ARTICLE AD BOX
KincaiMedia – Bolehkah membayangkan wanita lain, ketika bercinta dengan istri? Sejatinya, persoalan ini sering kali ditanyakan oleh sebagian masyarakat, terutama bagi pasangan nan sudah lama menikah. Tak tertutup kemungkinan, perihal ini sering terjadi di masyarakat.
Islam telah menawarkan beragam macam limpahan pahala bagi suami dan isteri dalam ikatan pernikahan. Oleh lantaran itu, ketika seorang suami memandang wajah isterinya dan isterinya memandang wajah suaminya maka Allah bakal memandang keduanya dengan pandangan rahmat (kasih sayang). Dan ketika suami memegang tangan isterinya maka dosa keduanya bakal berguguran dari celah jari-jarinya. [Lihat: Syaikh Nawawi al-Bantani, ‘Uqudu al-Lujjain]
Namun pahala tersebut bakal berganti menjadi dosa, ketika nan terdapat dalam logika suami adalah wajah wanita lain, bukan isterinya. Sungguh sangat rugi jika perihal ini terjadi dalam sebuah rumah tangga. Sebab perihal nan sangat diharapkan oleh semua Muslim ketika membina rumah tangga adalah pahala dari setiap apa nan dilakukan untuk keluarganya. Sehingga capek dan letih nan dirasakan ketika mencari nafkah dalam setiap hari menjadi tidak terasa ketika mengingat pahala nan Allah janjikan.
Allah Swt. telah memerintahkan kepada suami agar bertindak secara ma’ruf (baik) kepada isterinya, dengan langkah nan diajarkan di dalam islam. Allah Swt. berfirman:
وَعَاشِرُوْهُنَّ بِالْمَعْرُوْفِ
“…Dan bergaullah dengan mereka secara baik (patut)…” [Surah An-Nisa’/4:19]
Maka membayangkan wanita lain ketika bercinta dengan isteri adalah bukan perilaku nan ma’ruf (baik). Hati seorang isteri pasti bakal hancur dan kecewa ketika mengetahui bahwa suaminya memikirkan wajah wanita lain ketika sedang bercinta. Dalam Islam, perbuatan nan demikian ini tergolong perbuatan zina hati. Dimana seseorang menyimpan wajah seseorang nan belum legal di dalam hatinya.

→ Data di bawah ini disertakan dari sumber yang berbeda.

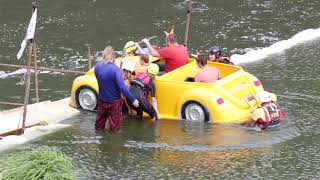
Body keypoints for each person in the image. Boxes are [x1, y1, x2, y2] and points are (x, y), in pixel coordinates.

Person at [94, 46, 139, 133]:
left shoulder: (97, 66)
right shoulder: (115, 69)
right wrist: (133, 99)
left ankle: (99, 139)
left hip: (102, 99)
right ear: (113, 56)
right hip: (114, 102)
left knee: (99, 124)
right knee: (115, 127)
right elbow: (122, 87)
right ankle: (114, 142)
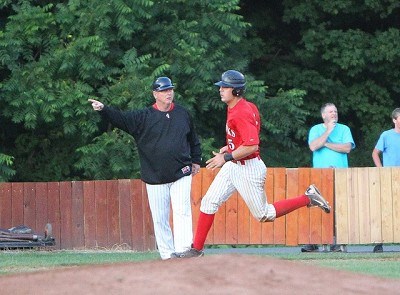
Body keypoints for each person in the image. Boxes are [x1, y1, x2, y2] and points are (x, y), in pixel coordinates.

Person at [174, 70, 331, 258]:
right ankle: (196, 250)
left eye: (225, 87)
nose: (221, 90)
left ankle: (309, 197)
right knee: (209, 202)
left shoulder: (240, 112)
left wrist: (225, 157)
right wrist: (230, 147)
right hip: (235, 164)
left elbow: (252, 145)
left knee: (264, 214)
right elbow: (246, 138)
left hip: (248, 168)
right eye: (221, 86)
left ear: (236, 91)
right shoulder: (243, 106)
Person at [88, 77, 202, 260]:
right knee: (160, 218)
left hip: (181, 172)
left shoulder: (183, 113)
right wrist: (104, 109)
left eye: (170, 89)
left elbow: (193, 139)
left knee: (182, 211)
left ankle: (183, 250)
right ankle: (168, 255)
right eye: (164, 90)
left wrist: (196, 160)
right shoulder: (143, 117)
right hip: (154, 175)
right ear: (155, 94)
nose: (169, 93)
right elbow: (121, 119)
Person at [302, 103, 355, 252]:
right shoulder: (316, 129)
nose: (334, 114)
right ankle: (313, 241)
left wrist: (325, 143)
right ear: (323, 115)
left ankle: (336, 241)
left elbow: (347, 148)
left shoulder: (344, 129)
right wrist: (328, 132)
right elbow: (313, 147)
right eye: (330, 112)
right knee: (317, 206)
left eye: (336, 111)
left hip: (340, 174)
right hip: (320, 175)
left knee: (339, 208)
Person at [371, 107, 400, 253]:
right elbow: (375, 153)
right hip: (389, 177)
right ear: (394, 120)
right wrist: (381, 170)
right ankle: (379, 242)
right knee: (385, 209)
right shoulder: (386, 135)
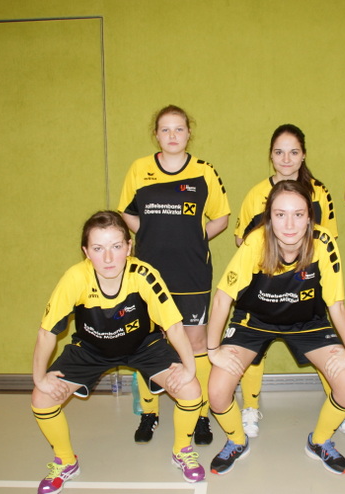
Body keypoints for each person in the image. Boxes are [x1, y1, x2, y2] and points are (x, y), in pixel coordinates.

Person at [31, 211, 206, 493]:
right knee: (41, 398)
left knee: (190, 388)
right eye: (98, 248)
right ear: (86, 252)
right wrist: (39, 378)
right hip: (91, 348)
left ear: (128, 247)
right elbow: (47, 332)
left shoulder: (144, 275)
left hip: (143, 345)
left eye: (116, 246)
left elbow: (173, 325)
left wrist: (189, 369)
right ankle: (65, 461)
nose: (108, 258)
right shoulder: (75, 278)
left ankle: (181, 451)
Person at [206, 180, 345, 476]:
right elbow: (223, 297)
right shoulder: (256, 241)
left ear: (309, 217)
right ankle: (237, 441)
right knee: (217, 391)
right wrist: (213, 350)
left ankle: (320, 441)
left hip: (307, 322)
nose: (289, 224)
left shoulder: (323, 241)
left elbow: (336, 305)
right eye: (280, 214)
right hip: (254, 321)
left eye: (298, 214)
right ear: (269, 217)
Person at [233, 124, 345, 437]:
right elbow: (241, 241)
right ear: (271, 156)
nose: (286, 159)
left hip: (305, 289)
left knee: (321, 345)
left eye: (293, 152)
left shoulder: (319, 192)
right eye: (279, 152)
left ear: (303, 156)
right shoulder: (256, 194)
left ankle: (339, 405)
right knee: (253, 348)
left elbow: (327, 240)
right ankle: (250, 407)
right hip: (264, 290)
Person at [118, 105, 230, 446]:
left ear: (188, 133)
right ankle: (149, 412)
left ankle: (200, 414)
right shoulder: (139, 169)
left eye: (178, 129)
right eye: (165, 129)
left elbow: (221, 218)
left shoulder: (204, 171)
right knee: (147, 342)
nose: (172, 135)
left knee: (195, 344)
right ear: (156, 135)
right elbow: (126, 212)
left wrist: (193, 237)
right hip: (149, 274)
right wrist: (149, 233)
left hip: (192, 272)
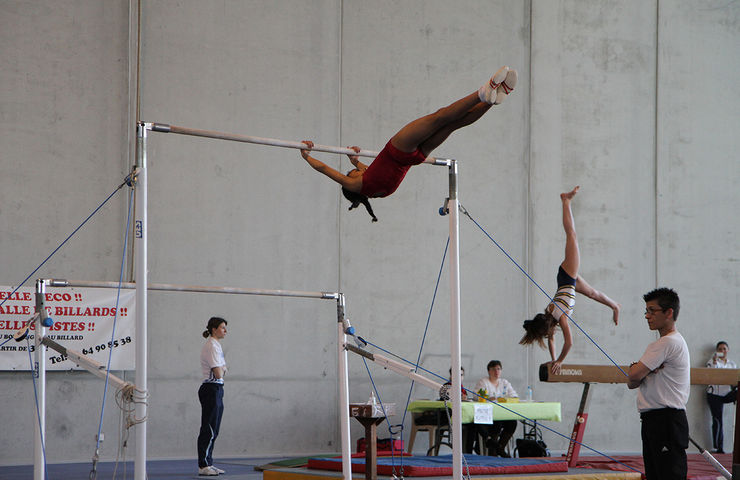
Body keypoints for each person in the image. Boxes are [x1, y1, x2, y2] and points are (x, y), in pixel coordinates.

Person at [300, 66, 518, 221]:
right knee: (440, 117)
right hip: (400, 148)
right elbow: (325, 169)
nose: (353, 172)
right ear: (351, 185)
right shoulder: (355, 185)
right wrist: (307, 156)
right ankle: (483, 91)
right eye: (351, 172)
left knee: (453, 125)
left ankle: (495, 98)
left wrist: (354, 160)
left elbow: (371, 171)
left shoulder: (377, 191)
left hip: (416, 157)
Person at [519, 187, 621, 375]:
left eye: (549, 332)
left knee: (572, 235)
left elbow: (569, 342)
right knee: (592, 293)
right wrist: (553, 359)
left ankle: (566, 201)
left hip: (567, 275)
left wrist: (559, 360)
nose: (551, 335)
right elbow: (551, 339)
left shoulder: (560, 315)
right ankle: (614, 305)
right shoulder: (550, 315)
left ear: (549, 326)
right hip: (568, 283)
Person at [627, 288, 689, 480]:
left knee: (668, 475)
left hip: (666, 420)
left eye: (652, 311)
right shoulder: (665, 344)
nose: (647, 316)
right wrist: (638, 371)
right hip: (653, 420)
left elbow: (634, 375)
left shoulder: (667, 343)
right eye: (646, 310)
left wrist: (637, 369)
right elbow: (632, 383)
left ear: (669, 312)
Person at [197, 317, 228, 476]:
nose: (225, 331)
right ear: (214, 329)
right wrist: (223, 368)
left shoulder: (216, 345)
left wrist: (223, 368)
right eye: (222, 327)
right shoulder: (211, 346)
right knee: (209, 428)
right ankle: (203, 465)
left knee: (214, 428)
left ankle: (208, 462)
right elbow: (219, 372)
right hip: (211, 388)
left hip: (217, 388)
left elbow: (223, 370)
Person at [472, 360, 518, 457]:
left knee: (512, 422)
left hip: (502, 413)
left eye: (498, 369)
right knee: (497, 423)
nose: (496, 372)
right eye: (494, 369)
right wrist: (487, 398)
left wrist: (506, 399)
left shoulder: (504, 382)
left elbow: (514, 395)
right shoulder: (483, 382)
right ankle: (493, 450)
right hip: (488, 414)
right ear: (489, 371)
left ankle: (500, 447)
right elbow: (476, 396)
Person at [706, 341, 737, 454]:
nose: (722, 351)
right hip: (714, 394)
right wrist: (714, 361)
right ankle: (719, 446)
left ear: (727, 350)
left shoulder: (732, 364)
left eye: (724, 349)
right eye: (720, 349)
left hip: (726, 393)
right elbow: (710, 374)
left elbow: (734, 380)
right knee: (718, 420)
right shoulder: (712, 362)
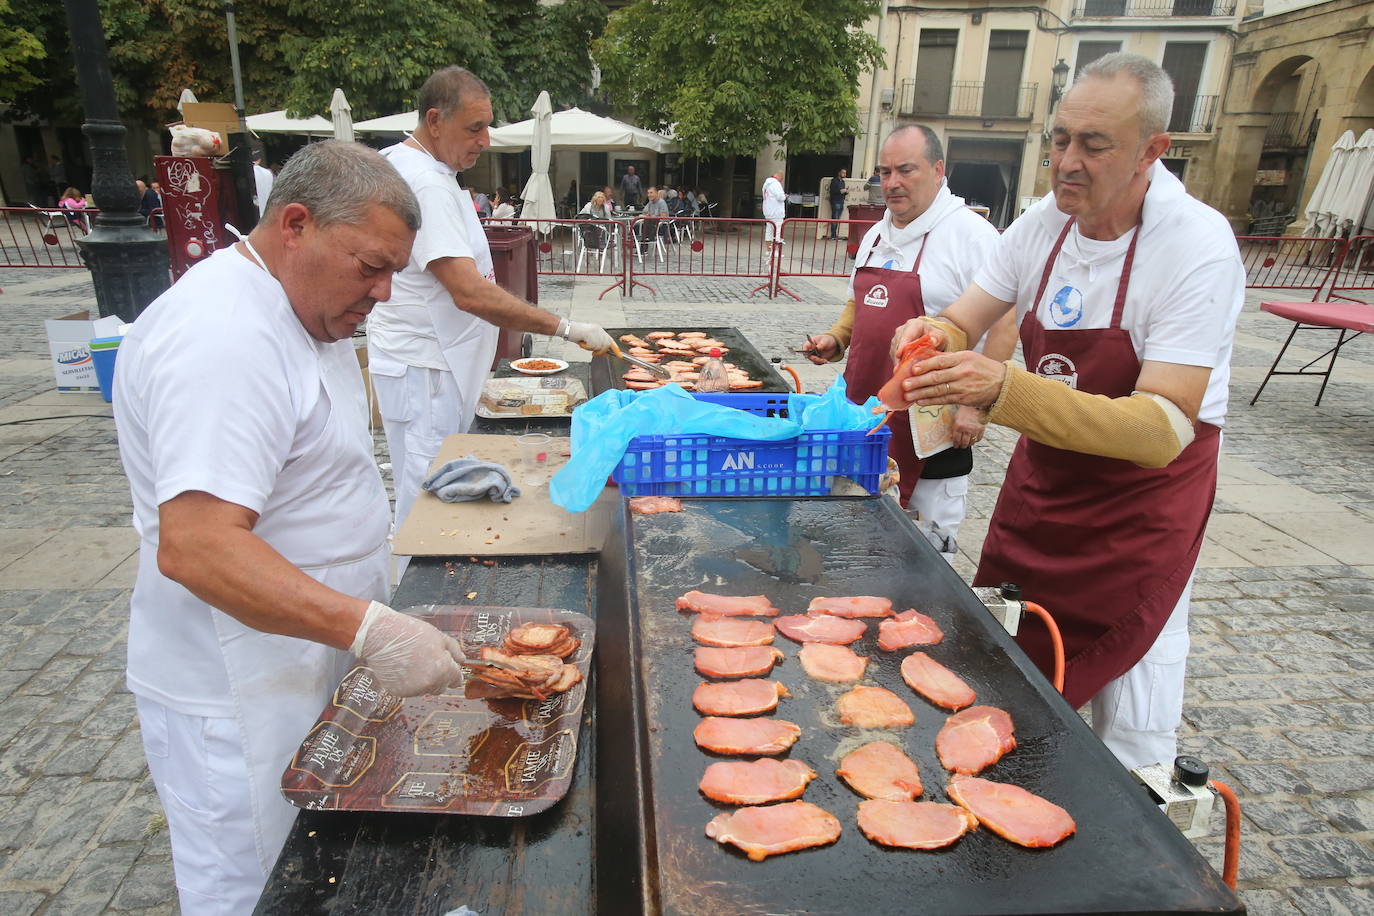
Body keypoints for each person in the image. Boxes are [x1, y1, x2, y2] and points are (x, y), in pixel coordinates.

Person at [112, 140, 470, 915]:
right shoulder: (224, 336)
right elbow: (198, 544)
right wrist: (370, 626)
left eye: (392, 275)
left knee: (313, 877)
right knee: (253, 886)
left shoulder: (302, 307)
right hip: (238, 687)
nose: (380, 293)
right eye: (369, 265)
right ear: (295, 224)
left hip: (301, 658)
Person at [889, 53, 1245, 771]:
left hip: (1138, 513)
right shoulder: (1045, 222)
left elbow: (1161, 429)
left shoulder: (1195, 244)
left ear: (1152, 151)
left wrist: (1003, 389)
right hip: (1044, 495)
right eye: (1059, 140)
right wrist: (931, 336)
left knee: (1132, 711)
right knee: (998, 670)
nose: (1067, 162)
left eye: (1093, 144)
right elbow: (966, 314)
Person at [368, 66, 612, 542]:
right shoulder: (426, 183)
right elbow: (469, 291)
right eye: (474, 128)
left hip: (437, 363)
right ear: (434, 120)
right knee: (431, 496)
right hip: (427, 369)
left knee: (436, 486)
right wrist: (564, 327)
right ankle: (418, 602)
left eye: (488, 127)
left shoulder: (426, 168)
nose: (485, 140)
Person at [805, 126, 1012, 540]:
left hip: (932, 425)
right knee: (856, 533)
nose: (892, 183)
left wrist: (975, 406)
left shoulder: (971, 235)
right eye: (884, 173)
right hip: (865, 410)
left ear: (938, 170)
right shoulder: (878, 233)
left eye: (905, 170)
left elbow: (1005, 322)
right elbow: (858, 301)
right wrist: (837, 338)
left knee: (926, 545)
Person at [762, 168, 786, 249]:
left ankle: (769, 251)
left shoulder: (766, 184)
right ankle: (775, 252)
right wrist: (784, 196)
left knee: (769, 233)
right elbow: (780, 197)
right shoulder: (776, 184)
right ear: (780, 177)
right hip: (776, 212)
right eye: (782, 179)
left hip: (768, 212)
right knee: (777, 233)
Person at [827, 168, 849, 239]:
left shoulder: (843, 182)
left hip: (841, 201)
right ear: (839, 173)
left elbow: (842, 192)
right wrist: (841, 191)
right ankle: (833, 235)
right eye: (843, 173)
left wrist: (845, 192)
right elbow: (832, 191)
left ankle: (835, 234)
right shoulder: (834, 181)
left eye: (845, 173)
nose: (844, 174)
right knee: (835, 218)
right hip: (835, 201)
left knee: (838, 218)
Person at [252, 148, 273, 218]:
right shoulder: (268, 173)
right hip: (268, 212)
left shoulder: (251, 172)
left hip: (257, 213)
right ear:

Ibnu Haj Al-maliki beranggapan bahwa :
مِنْ هَذِهِ الْخَصْلةِ اَلْقَبِيْحَةِ اَلَّتِيْ عَمَّتْ بِهَا اَلْبَلْوَى فِي الْغَالِبِ، وَهِيَ أَنَّ الرَّجُلَ إِذَا رَأَى اِمْرَأَةً أَعْجَبَتْهُ، وَأَتَى أَهْلَهُ جَعَلَ بَيْنَ عَيْنَيْهِ تِلْكَ الْمَرْ أَةِ الَّتِيْ رَآهَا، وَهَذَا نَوْعٌ مِنَ الزِّنَا
Contoh ini termasuk perilaku tercela nan pada umumnya sering terjadi di masyarakat, adalah seorang laki-laki ketika memandang seorang wanita nan menarik hatinya, kemudian laki-laki tersebut mendatangi isterinya (berhubungan intim), kemudian dia membayangkan wanita nan dia lihat, maka perbuatan ini termasuk perbuatan zina. [Lihat Al-Madkhol Li Ibnil Haj, Jilid: 2/26]
Maksud daripada zina tersebut adalah zina majazi, bukan zina hakiki. Dalam pengertiannya zina majazi adalah zina nan dilakukan oleh mata, tangan, lisan, dan hati. Sedangkan zina asasi adalah berasosiasi intim di luar ikatan pernikahan. Oleh lantaran itu, sekalipun mengkhayalkan wanita lain ketika berasosiasi intim dengan isteri disebut dengan zina, bakal tetapi tidak ada norma had, hanya saja perbuatan tersebut tergolong dalam perbuatan nan dilarang oleh agama.
Menurut Ibnu Haj Al-Maliki, perihal demikian ini bukan hanya terjadi pada laki-laki saja, wanita juga banyak nan mengalami perihal demikian. Karena wanita di era sekarang pada umumnya keluar rumah dan berjumpa dengan lelaki. [Lihat Jalaluddin As-Suyuthi, Ad-Dibaj, Jilid VI/20].
Dengan demikian, norma membayangkan wanita lain saat bercinta dengan istri namalain bersenggama tergolong dalam zina majazi. Seyogianya, seorang suami menghindari nan demikian.